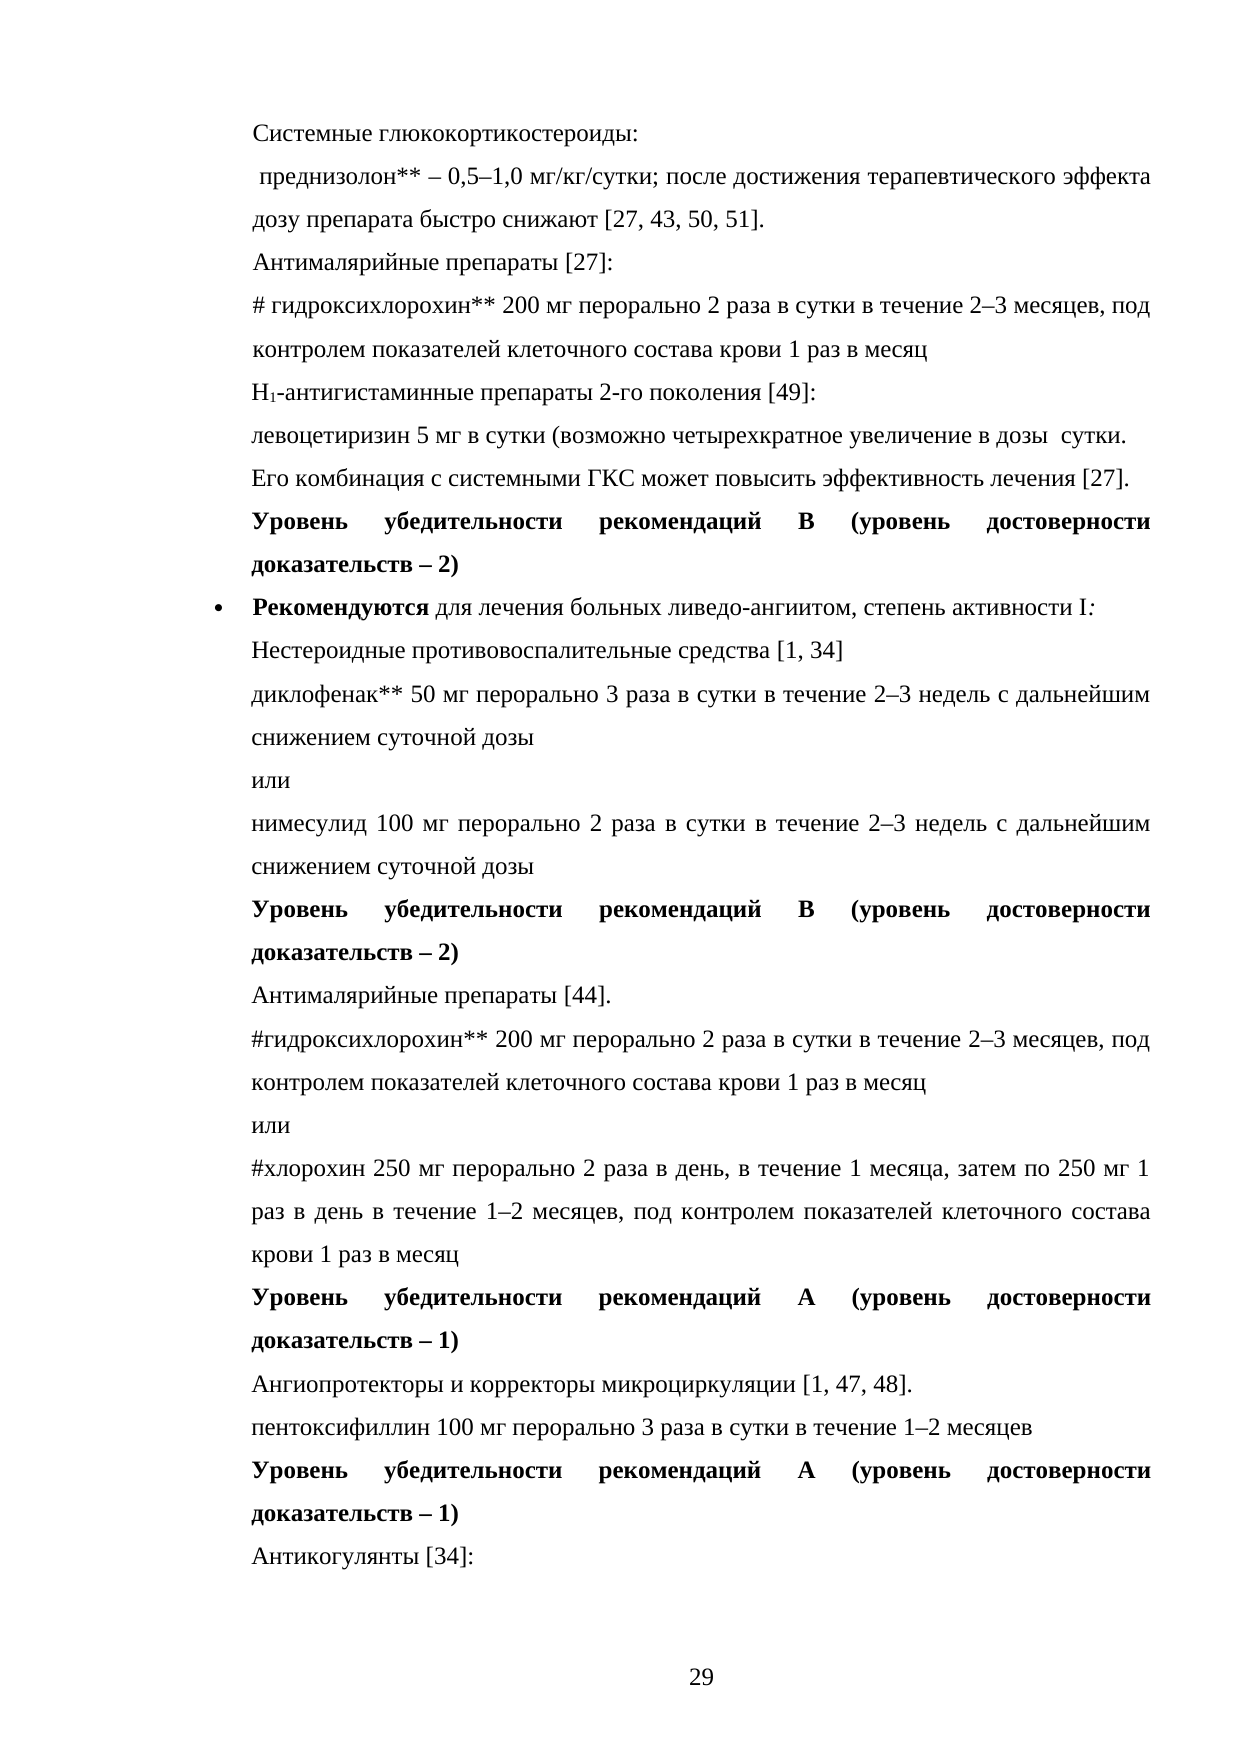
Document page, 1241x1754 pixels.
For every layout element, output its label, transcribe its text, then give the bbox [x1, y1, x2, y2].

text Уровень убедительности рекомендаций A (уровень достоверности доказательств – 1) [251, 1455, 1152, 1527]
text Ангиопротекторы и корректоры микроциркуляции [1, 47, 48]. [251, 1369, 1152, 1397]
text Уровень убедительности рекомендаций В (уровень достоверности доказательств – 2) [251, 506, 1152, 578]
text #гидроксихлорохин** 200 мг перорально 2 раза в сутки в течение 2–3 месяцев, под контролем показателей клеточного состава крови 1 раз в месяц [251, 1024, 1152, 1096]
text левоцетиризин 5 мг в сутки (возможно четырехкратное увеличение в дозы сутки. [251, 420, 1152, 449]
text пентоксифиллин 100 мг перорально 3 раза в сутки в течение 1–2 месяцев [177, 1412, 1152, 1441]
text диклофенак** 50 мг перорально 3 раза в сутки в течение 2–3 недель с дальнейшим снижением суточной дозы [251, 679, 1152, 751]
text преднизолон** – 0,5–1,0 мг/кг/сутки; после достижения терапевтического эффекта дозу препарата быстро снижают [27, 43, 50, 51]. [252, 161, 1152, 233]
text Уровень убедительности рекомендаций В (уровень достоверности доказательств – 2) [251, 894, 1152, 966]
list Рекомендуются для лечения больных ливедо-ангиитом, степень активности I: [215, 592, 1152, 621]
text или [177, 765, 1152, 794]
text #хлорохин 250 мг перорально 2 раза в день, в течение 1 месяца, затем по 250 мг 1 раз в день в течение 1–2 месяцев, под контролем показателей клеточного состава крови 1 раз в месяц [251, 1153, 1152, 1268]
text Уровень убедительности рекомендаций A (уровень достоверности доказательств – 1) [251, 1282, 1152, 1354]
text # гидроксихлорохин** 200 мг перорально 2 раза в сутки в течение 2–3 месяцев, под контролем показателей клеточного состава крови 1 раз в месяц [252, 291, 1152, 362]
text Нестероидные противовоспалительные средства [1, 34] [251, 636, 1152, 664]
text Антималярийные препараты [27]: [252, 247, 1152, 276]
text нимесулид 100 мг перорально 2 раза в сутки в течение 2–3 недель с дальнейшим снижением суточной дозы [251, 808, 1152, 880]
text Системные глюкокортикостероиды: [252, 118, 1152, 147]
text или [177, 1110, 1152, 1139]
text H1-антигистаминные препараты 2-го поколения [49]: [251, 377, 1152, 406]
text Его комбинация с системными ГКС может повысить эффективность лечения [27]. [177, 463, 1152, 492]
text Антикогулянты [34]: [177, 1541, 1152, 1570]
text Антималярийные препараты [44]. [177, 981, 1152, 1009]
----------------
Required work » Only text belongs in the copy: repeat each line of the data exactly and leave out the pictures.

Result »
Document page, 1241x1754 pixels.
For every layout element, output its label, transcribe its text, then give the bbox [x1, y1, x2, y2].

text Уровень убедительности рекомендаций A (уровень достоверности доказательств – 1) [251, 1455, 1152, 1527]
text Ангиопротекторы и корректоры микроциркуляции [1, 47, 48]. [251, 1369, 1152, 1397]
text Уровень убедительности рекомендаций В (уровень достоверности доказательств – 2) [251, 506, 1152, 578]
text #гидроксихлорохин** 200 мг перорально 2 раза в сутки в течение 2–3 месяцев, под контролем показателей клеточного состава крови 1 раз в месяц [251, 1024, 1152, 1096]
text левоцетиризин 5 мг в сутки (возможно четырехкратное увеличение в дозы сутки. [251, 420, 1152, 449]
text пентоксифиллин 100 мг перорально 3 раза в сутки в течение 1–2 месяцев [177, 1412, 1152, 1441]
text диклофенак** 50 мг перорально 3 раза в сутки в течение 2–3 недель с дальнейшим снижением суточной дозы [251, 679, 1152, 751]
text преднизолон** – 0,5–1,0 мг/кг/сутки; после достижения терапевтического эффекта дозу препарата быстро снижают [27, 43, 50, 51]. [252, 161, 1152, 233]
text Уровень убедительности рекомендаций В (уровень достоверности доказательств – 2) [251, 894, 1152, 966]
list Рекомендуются для лечения больных ливедо-ангиитом, степень активности I: [215, 592, 1152, 621]
text или [177, 765, 1152, 794]
text #хлорохин 250 мг перорально 2 раза в день, в течение 1 месяца, затем по 250 мг 1 раз в день в течение 1–2 месяцев, под контролем показателей клеточного состава крови 1 раз в месяц [251, 1153, 1152, 1268]
text Уровень убедительности рекомендаций A (уровень достоверности доказательств – 1) [251, 1282, 1152, 1354]
text # гидроксихлорохин** 200 мг перорально 2 раза в сутки в течение 2–3 месяцев, под контролем показателей клеточного состава крови 1 раз в месяц [252, 291, 1152, 362]
text Нестероидные противовоспалительные средства [1, 34] [251, 636, 1152, 664]
text Антималярийные препараты [27]: [252, 247, 1152, 276]
text нимесулид 100 мг перорально 2 раза в сутки в течение 2–3 недель с дальнейшим снижением суточной дозы [251, 808, 1152, 880]
text Системные глюкокортикостероиды: [252, 118, 1152, 147]
text или [177, 1110, 1152, 1139]
text H1-антигистаминные препараты 2-го поколения [49]: [251, 377, 1152, 406]
text Его комбинация с системными ГКС может повысить эффективность лечения [27]. [177, 463, 1152, 492]
text Антикогулянты [34]: [177, 1541, 1152, 1570]
text Антималярийные препараты [44]. [177, 981, 1152, 1009]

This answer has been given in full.